Il est bon de constater que James Wan, l'homme derrière des séries de films aussi marquants que Saw et The Conjuring, n'a pas complètement délaissé le cinéma d'épouvante au profit de superproductions industrielles anonymes comme Furious 7 et Aquaman. Le voici de retour avec Malignant, probablement son long métrage le plus cinglé en carrière.
Le tout débute comme un hommage aux giallo, ces traumatisants essais italiens qui mélangeaient l'horreur et le polar à grand coup de crimes sordides et d'hémoglobine. Mais qui est ce tueur qui rôde? Et pourquoi s'en prend-il à l'entourage d'une femme (Annabelle Wallis) incapable d'enfanter? L'ombre de Dario Argento se fait ressentir, jusque dans cette façon d'imiter - ou plutôt de pasticher - sa signature esthétique et sonore unique.
Sauf que Wan ne s'en tient pas là. Puisqu'il lorgne déjà les thrillers viscéraux des années 70 et 80, pourquoi ne pas s'amuser sur le même terrain que les autres maîtres du genre? Impossible de ne pas penser à Brian De Palma pour cette façon de maximiser la tension et la dualité des êtres. Puis il y a David Cronenberg, évidemment, dont le traitement clinique et presque scientifique berce les fondements de l'intrigue.

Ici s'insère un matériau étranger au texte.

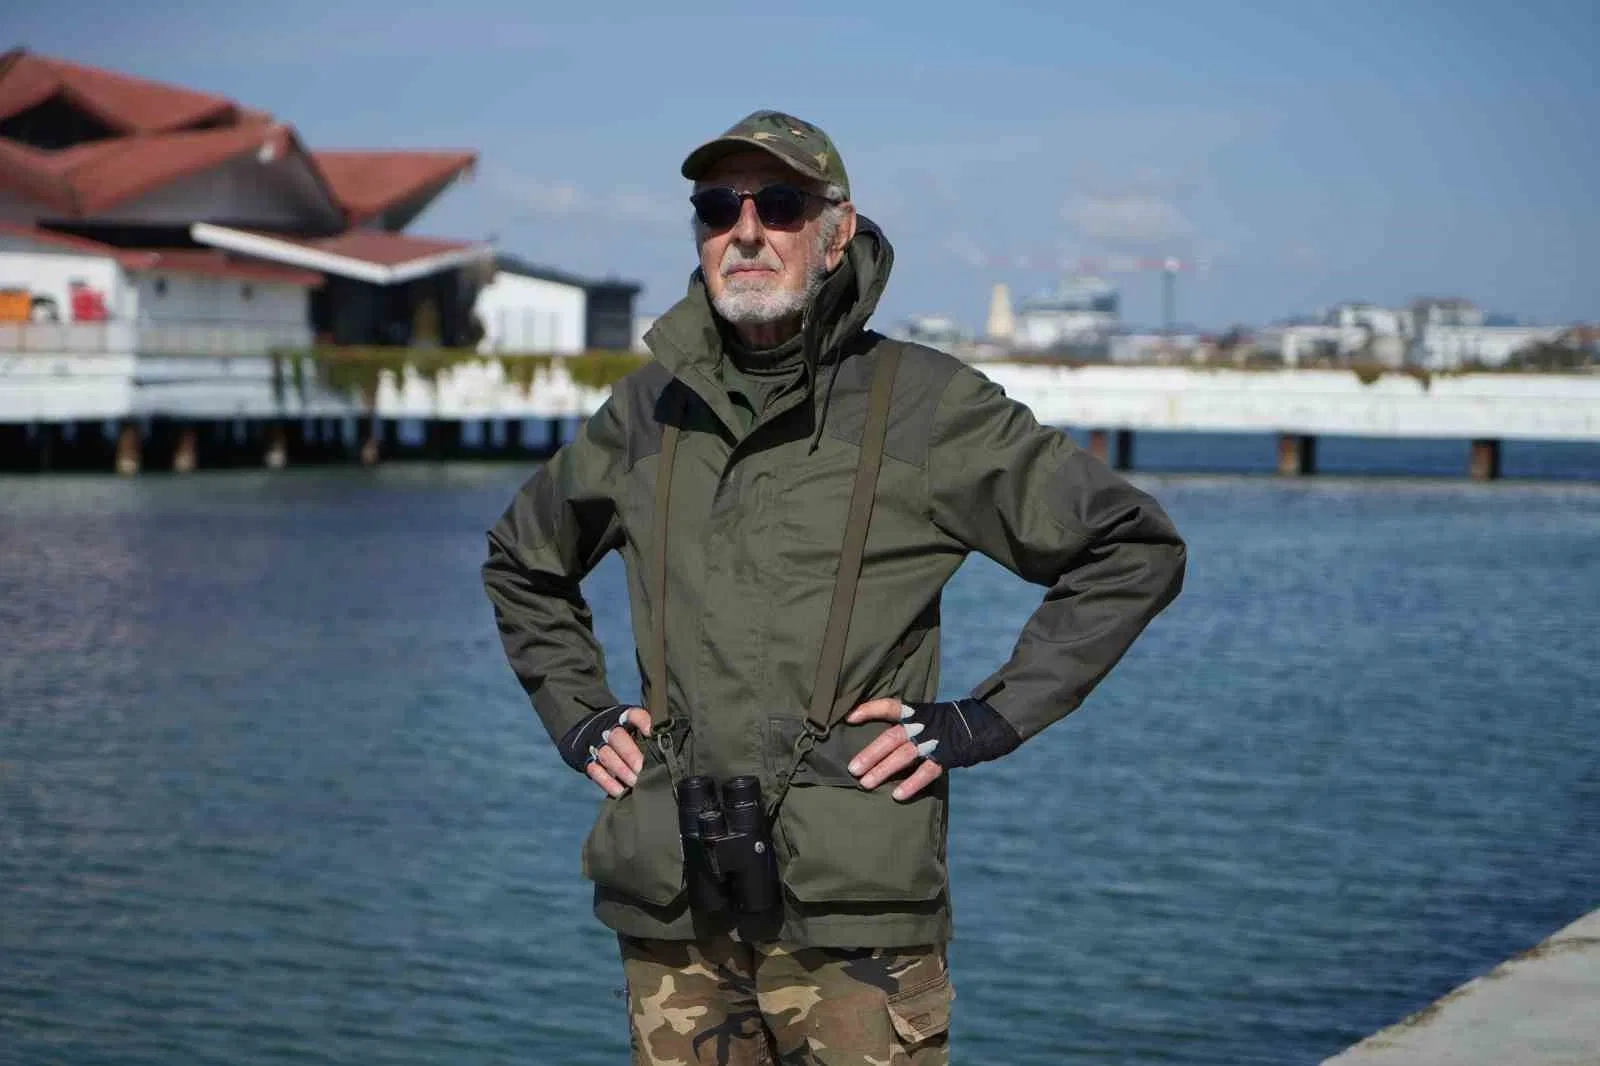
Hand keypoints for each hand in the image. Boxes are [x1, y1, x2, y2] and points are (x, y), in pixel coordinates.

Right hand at [560, 706, 652, 796]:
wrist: (594, 737)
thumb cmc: (629, 739)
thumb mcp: (639, 733)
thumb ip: (652, 738)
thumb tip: (667, 744)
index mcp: (626, 719)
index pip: (635, 715)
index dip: (643, 722)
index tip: (651, 733)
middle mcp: (610, 730)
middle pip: (618, 737)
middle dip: (631, 754)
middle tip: (641, 769)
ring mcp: (598, 745)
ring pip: (606, 754)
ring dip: (621, 770)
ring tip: (635, 782)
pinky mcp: (589, 761)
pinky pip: (595, 770)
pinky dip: (607, 782)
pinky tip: (620, 790)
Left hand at [845, 697, 1022, 801]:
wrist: (983, 725)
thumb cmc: (948, 722)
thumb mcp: (927, 715)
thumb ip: (906, 723)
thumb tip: (879, 740)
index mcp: (916, 711)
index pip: (889, 706)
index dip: (869, 709)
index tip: (850, 717)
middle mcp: (922, 725)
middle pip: (891, 738)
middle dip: (870, 753)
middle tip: (852, 769)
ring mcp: (934, 741)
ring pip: (904, 756)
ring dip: (883, 770)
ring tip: (865, 783)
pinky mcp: (946, 757)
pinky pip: (926, 772)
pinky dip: (911, 784)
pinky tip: (896, 796)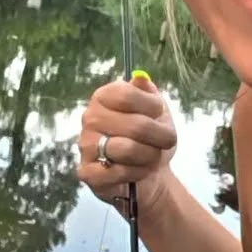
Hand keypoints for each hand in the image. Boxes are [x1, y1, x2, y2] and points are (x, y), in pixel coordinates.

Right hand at [78, 72, 177, 211]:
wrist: (150, 172)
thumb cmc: (151, 137)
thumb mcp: (156, 110)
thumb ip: (148, 91)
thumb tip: (140, 77)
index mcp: (103, 97)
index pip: (128, 95)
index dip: (154, 107)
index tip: (160, 114)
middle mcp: (90, 118)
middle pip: (136, 125)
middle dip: (160, 136)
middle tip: (166, 141)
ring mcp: (85, 146)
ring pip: (128, 149)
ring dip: (150, 156)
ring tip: (152, 157)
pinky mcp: (87, 173)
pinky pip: (119, 172)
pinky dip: (137, 173)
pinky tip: (138, 171)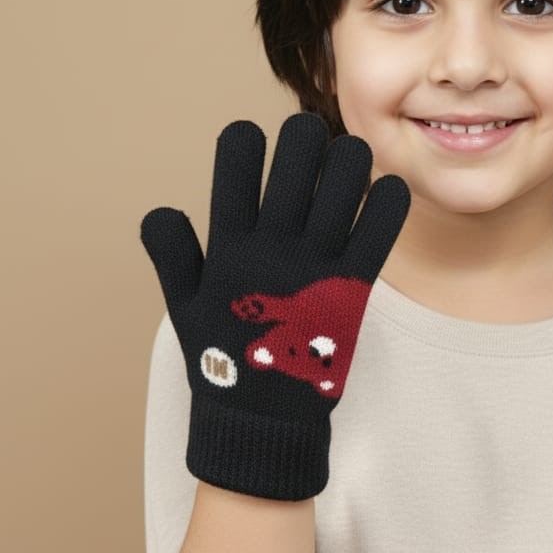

Bien entendu, Malignant ne rivalise en rien avec les classiques de ces grands cinéastes. L'histoire plus brouillonne que véritablement énigmatique n'est qu'un prétexte pour cumuler les fausses pistes et jouer avec les attentes du spectateur, qui ne sait plus s'il est question d'un assassin, de cauchemars, de démons ou de maladie mentale. Malgré une succession de morts violentes et sadiques, le scénario n'évite pas les redites, faisant rapidement du surplace dans sa façon d'explorer l'inconscience et les traumas du passé. N'est pas David Lynch qui veut.
Cela n'enlève rien à la qualité de la mise en scène, qui séduit par son aisance à susciter des malaises. La première partie d'Insidious était sans doute plus effrayante et The Conjuring 2 plus soignée visuellement. Ce plus récent essai n'aura toutefois aucun mal à marquer les esprits grâce à quelques scènes perturbantes. Il n'y a rien de très subtil dans la démarche du créateur et ses élans musicaux qui font écho au tube Where is My Mind? des Pixies finissent par éventrer des secrets à venir. Mais c'est justement dans la surenchère que l'entreprise puise sa force, agissant comme un véritable opéra. Pas surprenant que le jeu et même la prestance physique d'Annabelle Wallis évoquent Isabelle Adjani dans Possession, qui demeure à ce jour un des opus les plus intenses du septième art.
C'est pourtant dans sa dernière partie que l'ensemble se veut le plus satisfaisant. Le réalisateur se laisse complètement aller, multipliant les excès grotesques et démentiels qui ne répondent qu'à une révélation prévisible, mais néanmoins très efficace. C'est là que l'ouvrage trouve son sens (relatif), que l'effroi apparaît au tournant, en même temps que des rires risibles au détour d'une conclusion bâclée et inutilement sentimentale, parfaite pour une suite. Tout d'un coup, la réalité saute aux yeux : Malignant n'est rien d'autre qu'une version adulte de Frozen! C'est déjà beaucoup pour un projet étonnamment ambitieux qui provoque autant de fascination que de répulsion.